# Your task
Here are the records. Write out exactly the lines between the one holding "middle pip: (787, 447)" and the one holding "index tip: (717, 474)", inclusive.

# Stored data entries
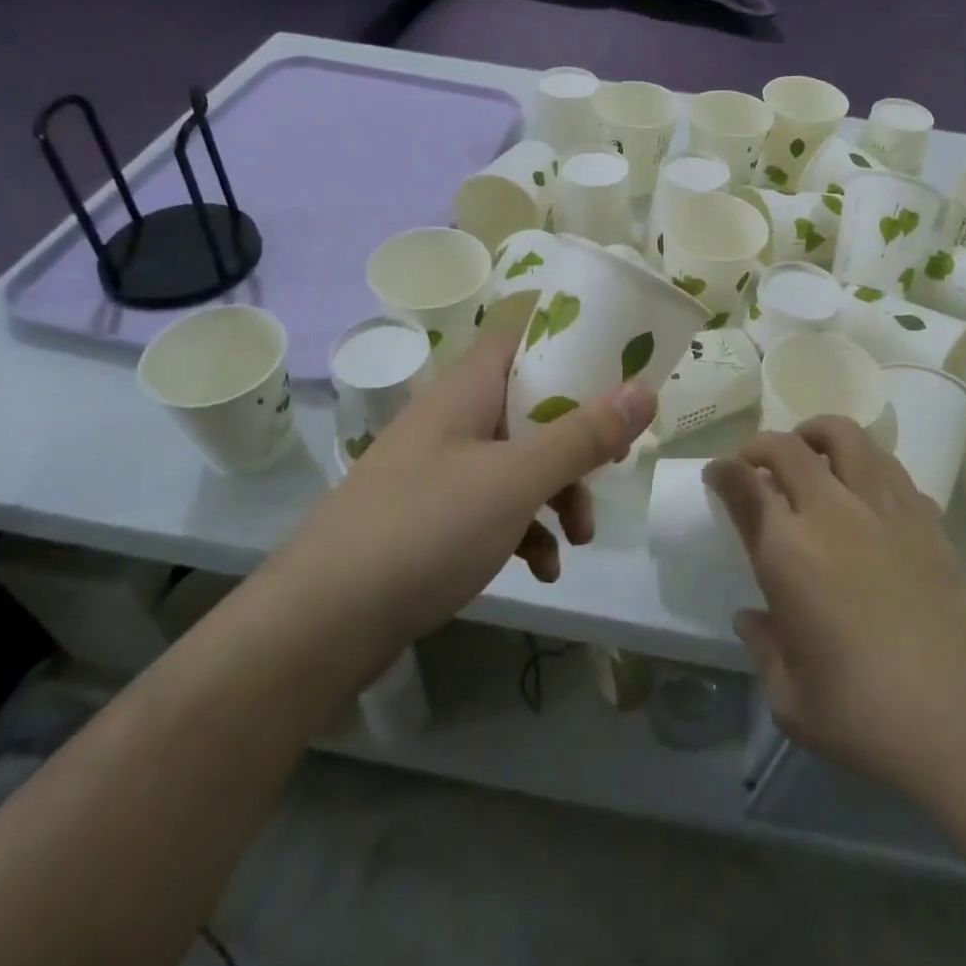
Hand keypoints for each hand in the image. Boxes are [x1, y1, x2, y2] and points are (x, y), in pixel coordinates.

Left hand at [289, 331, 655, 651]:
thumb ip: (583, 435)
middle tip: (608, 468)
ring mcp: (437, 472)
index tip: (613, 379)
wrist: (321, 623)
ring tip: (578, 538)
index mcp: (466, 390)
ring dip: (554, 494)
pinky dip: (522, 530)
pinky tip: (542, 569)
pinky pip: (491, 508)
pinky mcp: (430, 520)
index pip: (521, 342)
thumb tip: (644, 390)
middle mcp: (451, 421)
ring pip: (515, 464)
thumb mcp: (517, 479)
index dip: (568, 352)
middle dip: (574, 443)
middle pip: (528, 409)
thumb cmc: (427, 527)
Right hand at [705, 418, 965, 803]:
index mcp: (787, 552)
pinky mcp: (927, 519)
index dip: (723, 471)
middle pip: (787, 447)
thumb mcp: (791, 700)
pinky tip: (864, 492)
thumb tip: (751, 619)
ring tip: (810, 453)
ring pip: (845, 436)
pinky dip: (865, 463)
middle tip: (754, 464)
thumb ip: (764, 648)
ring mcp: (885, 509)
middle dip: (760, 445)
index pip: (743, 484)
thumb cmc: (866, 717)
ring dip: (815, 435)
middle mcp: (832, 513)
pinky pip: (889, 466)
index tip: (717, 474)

...

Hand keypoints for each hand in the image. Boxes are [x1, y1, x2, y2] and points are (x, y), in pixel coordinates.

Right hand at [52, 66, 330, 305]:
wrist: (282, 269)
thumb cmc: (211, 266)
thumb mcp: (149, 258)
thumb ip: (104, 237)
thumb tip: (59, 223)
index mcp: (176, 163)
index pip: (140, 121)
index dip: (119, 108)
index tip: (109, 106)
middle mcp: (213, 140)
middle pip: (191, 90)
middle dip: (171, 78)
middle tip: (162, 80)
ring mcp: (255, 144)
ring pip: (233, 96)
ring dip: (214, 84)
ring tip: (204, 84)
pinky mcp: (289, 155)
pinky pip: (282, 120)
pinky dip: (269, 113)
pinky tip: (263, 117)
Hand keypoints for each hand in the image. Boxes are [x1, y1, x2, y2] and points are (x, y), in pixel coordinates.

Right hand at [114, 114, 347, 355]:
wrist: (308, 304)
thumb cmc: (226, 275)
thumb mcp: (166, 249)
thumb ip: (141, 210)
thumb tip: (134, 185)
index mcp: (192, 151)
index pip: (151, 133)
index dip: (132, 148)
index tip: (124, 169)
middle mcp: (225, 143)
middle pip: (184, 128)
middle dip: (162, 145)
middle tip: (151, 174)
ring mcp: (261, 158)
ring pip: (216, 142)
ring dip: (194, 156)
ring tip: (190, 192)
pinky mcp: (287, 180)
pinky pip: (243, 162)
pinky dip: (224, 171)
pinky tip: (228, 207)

# Response area
middle pip: (787, 447)
thumb mcp: (791, 700)
pinky tip: (864, 492)
thumb tip: (751, 619)
ring tip: (810, 453)
ring pip: (845, 436)
pinky dip: (865, 463)
middle tip: (754, 464)
thumb ip: (764, 648)
ring mcp: (885, 509)
middle dip: (760, 445)
index pip: (743, 484)
thumb cmc: (866, 717)
ring dip: (815, 435)
middle mcp: (832, 513)
pinky pip: (889, 466)
index tip: (717, 474)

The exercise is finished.